■ Data extracts ■

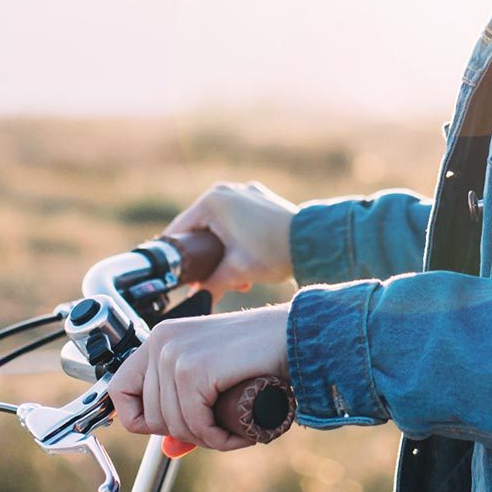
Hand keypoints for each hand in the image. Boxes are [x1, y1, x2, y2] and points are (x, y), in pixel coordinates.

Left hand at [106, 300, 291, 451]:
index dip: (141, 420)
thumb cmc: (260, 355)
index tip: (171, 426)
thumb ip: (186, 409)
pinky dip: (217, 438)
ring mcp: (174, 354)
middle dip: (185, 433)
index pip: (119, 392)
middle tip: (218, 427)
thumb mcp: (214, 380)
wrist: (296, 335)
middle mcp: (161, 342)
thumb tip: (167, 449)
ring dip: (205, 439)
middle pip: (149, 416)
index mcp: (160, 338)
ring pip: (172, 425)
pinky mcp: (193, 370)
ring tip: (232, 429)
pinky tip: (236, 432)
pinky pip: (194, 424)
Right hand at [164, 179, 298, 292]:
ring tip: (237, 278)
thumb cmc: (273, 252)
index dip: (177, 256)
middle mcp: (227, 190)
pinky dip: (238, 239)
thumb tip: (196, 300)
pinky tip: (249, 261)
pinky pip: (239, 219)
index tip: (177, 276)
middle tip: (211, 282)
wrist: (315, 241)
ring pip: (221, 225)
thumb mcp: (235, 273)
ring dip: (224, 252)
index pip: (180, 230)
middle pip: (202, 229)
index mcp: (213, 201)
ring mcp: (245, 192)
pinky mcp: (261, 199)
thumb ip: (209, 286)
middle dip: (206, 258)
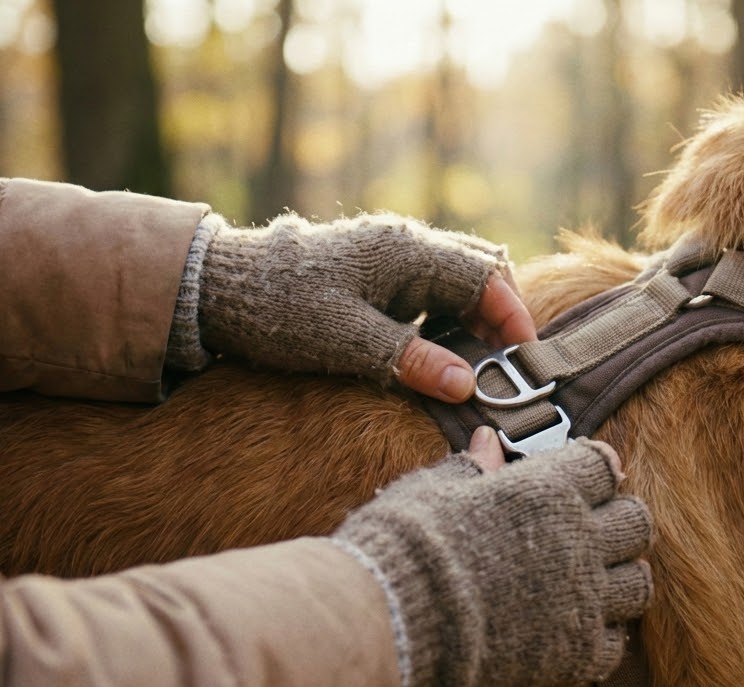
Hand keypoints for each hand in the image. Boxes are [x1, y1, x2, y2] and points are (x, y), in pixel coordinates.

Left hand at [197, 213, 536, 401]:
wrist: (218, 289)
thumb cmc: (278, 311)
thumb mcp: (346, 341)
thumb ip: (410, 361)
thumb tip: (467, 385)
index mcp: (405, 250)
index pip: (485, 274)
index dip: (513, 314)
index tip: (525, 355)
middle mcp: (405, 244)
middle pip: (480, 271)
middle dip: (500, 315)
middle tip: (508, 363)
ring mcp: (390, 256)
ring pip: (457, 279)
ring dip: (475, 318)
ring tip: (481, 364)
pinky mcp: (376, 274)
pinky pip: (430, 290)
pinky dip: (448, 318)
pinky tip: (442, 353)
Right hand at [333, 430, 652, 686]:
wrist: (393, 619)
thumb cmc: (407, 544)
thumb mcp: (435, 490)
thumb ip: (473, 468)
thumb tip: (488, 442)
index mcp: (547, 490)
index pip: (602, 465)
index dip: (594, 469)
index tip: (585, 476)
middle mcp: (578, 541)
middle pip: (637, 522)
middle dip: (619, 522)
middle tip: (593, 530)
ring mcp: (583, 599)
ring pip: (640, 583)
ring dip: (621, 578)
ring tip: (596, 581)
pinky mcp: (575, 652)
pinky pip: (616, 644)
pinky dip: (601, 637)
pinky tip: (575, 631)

■ Activity ■
Look above for the line holding "thumb ip: (186, 409)". Print it and every line after it, exactly, through the line holding "middle dip: (206, 258)".

■ Output below ■
thumb ip: (186, 409)
pinky dip: (217, 438)
ring mcp: (174, 354)
middle dip: (185, 433)
index pip: (119, 392)
middle tip: (218, 427)
thumb mcp: (214, 380)
wrist: (296, 335)
middle mcp: (161, 342)
thumb tip: (167, 449)
ring dip: (205, 439)
middle pip: (149, 416)
index mcp: (160, 338)
ring pip: (172, 425)
pinky mcp: (193, 370)
ring tip: (232, 429)
pinky tip: (236, 432)
pinky pip: (194, 424)
Right hand at [164, 179, 298, 292]:
ring tip: (237, 278)
thumb cmc: (273, 252)
index dip: (177, 256)
middle mcp: (227, 190)
pinky dip: (238, 239)
thumb tip: (196, 300)
pinky tip: (249, 261)
pinky pip: (239, 219)
index tip: (177, 276)
middle tip: (211, 282)
wrist: (315, 241)
ring pip: (221, 225)
thumb mcp: (235, 273)
ring dip: (224, 252)
index pip: (180, 230)
middle pip: (202, 229)
index mcp: (213, 201)
ring mcp: (245, 192)
pinky mcp: (261, 199)
thumb ip: (209, 286)
middle dip: (206, 258)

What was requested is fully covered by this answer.